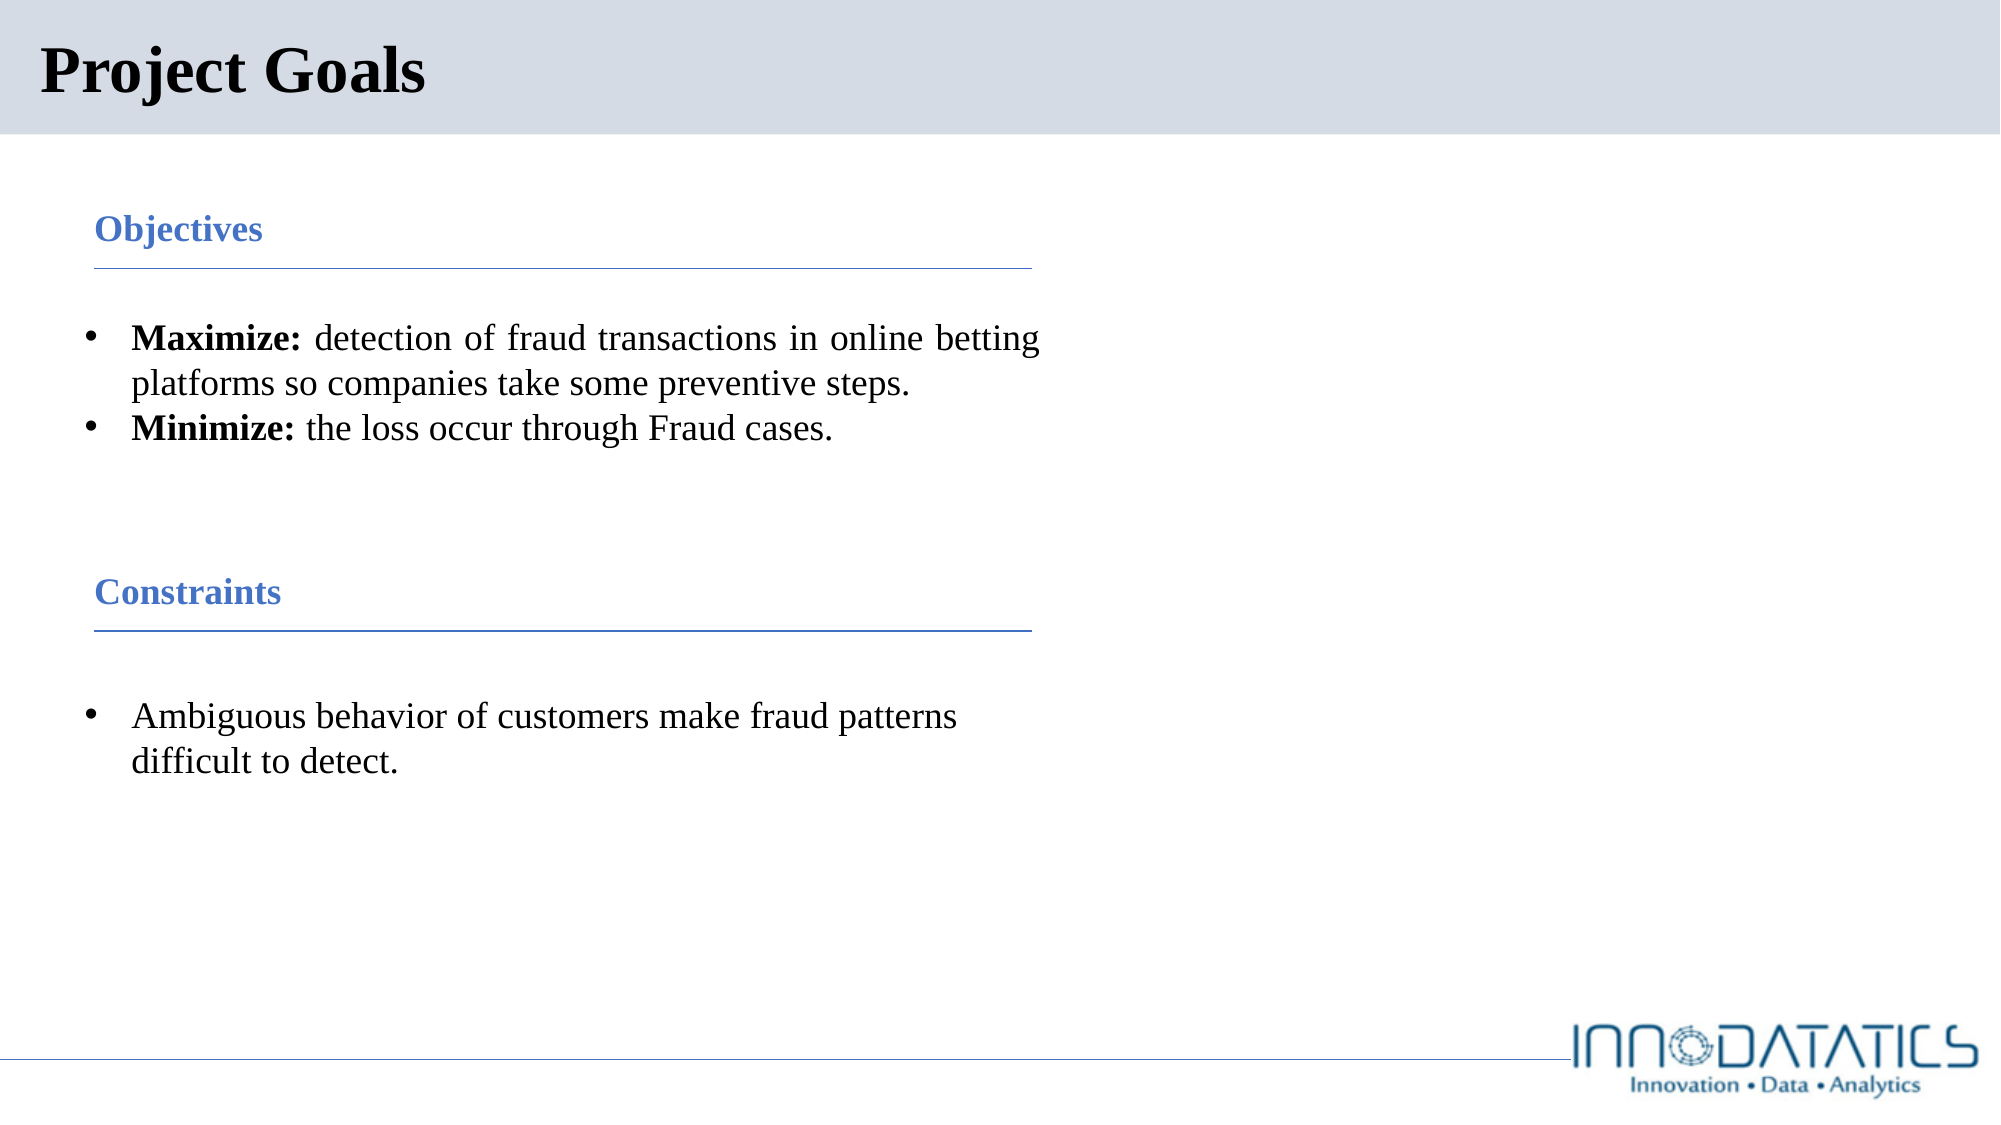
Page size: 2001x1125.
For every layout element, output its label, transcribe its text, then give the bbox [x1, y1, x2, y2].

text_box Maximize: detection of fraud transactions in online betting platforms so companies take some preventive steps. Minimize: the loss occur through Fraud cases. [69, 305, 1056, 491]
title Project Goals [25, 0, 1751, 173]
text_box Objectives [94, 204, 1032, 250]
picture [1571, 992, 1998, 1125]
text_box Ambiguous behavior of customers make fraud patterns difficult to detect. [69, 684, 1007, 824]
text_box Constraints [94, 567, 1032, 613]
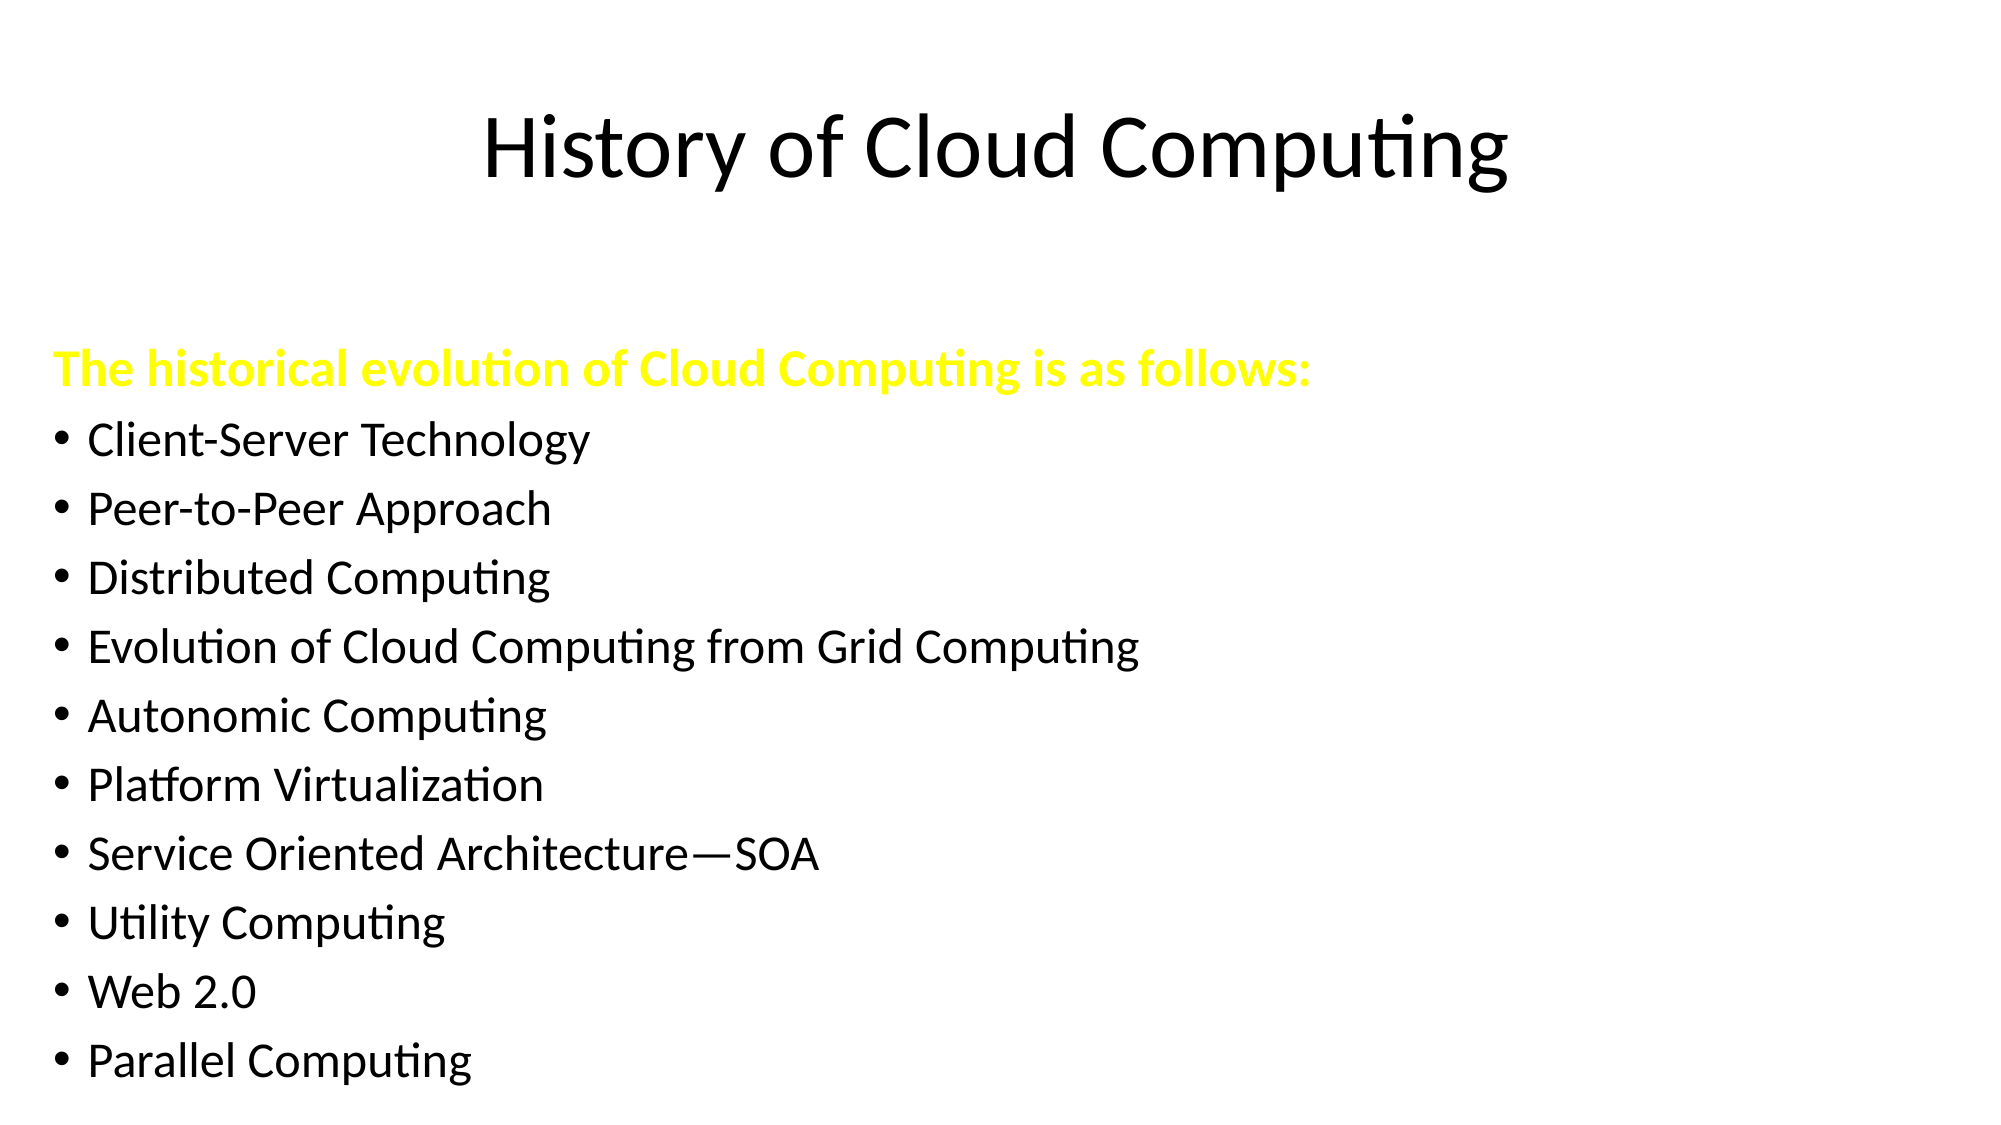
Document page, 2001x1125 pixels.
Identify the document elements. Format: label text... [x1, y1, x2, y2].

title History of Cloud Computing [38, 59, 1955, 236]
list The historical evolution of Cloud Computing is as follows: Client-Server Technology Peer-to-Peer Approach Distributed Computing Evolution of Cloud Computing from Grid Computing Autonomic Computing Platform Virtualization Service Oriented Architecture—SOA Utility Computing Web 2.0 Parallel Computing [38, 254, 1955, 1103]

● **What is being asked**: Write out the entries above verbatim, without pictures.

● **Written solution**:
Page size: 2001x1125.
For every layout element, output its label, transcribe its text, then give the bbox [x1, y1, x2, y2].

text_box Maximize: detection of fraud transactions in online betting platforms so companies take some preventive steps. Minimize: the loss occur through Fraud cases. [69, 305, 1056, 491]
title Project Goals [25, 0, 1751, 173]
text_box Objectives [94, 204, 1032, 250]
picture [1571, 992, 1998, 1125]
text_box Ambiguous behavior of customers make fraud patterns difficult to detect. [69, 684, 1007, 824]
text_box Constraints [94, 567, 1032, 613]
Document page, 2001x1125 pixels.
Identify the document elements. Format: label text... [x1, y1, x2, y2].

title History of Cloud Computing [38, 59, 1955, 236]
list The historical evolution of Cloud Computing is as follows: Client-Server Technology Peer-to-Peer Approach Distributed Computing Evolution of Cloud Computing from Grid Computing Autonomic Computing Platform Virtualization Service Oriented Architecture—SOA Utility Computing Web 2.0 Parallel Computing [38, 254, 1955, 1103]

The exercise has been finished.